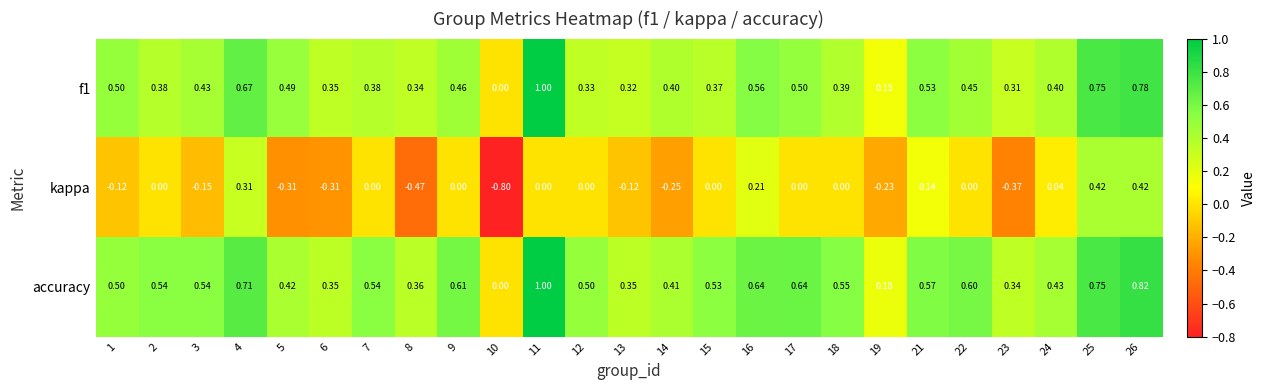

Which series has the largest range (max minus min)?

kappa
* * *
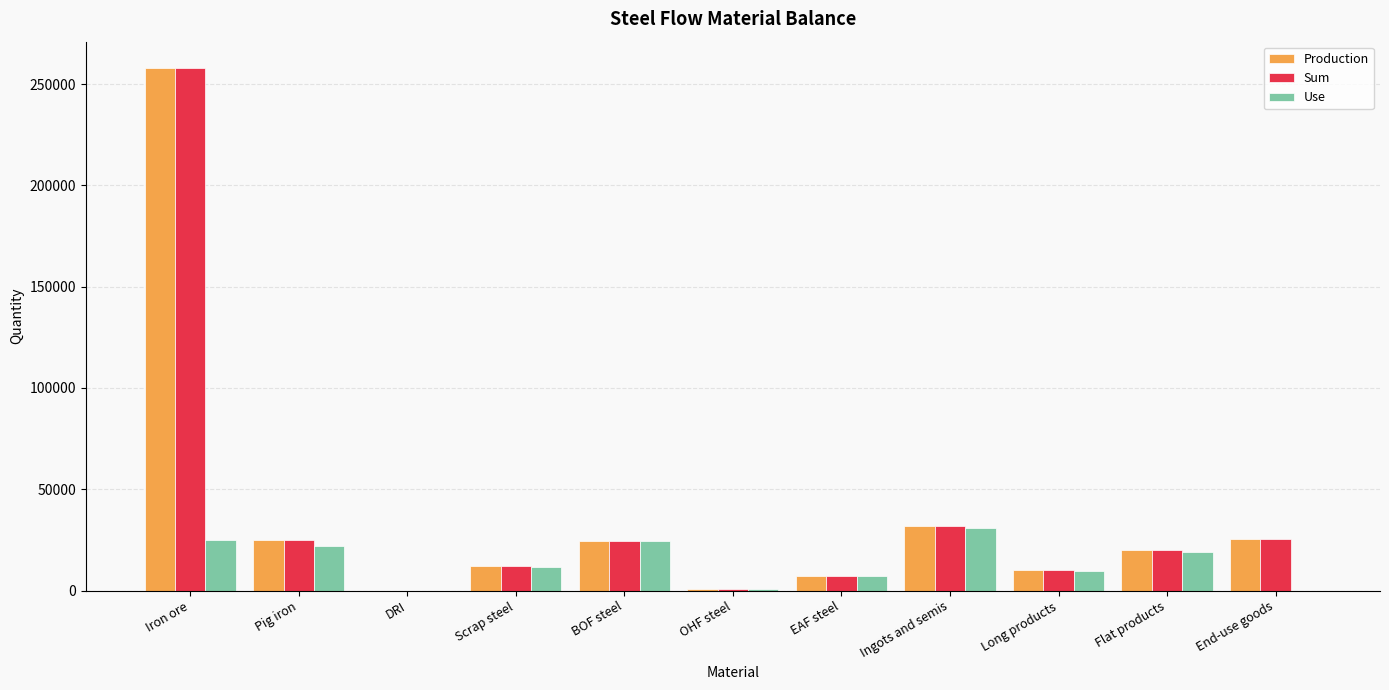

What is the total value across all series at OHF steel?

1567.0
* * *
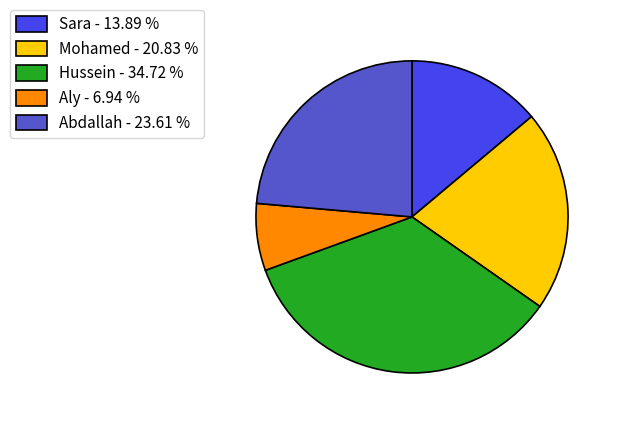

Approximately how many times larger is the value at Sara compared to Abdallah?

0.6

» TASK DIRECTIONS
Count the lines in the items above that contain the string "value", where case counts. Reply with the number only.

» OUTPUT FOR THIS TASK
2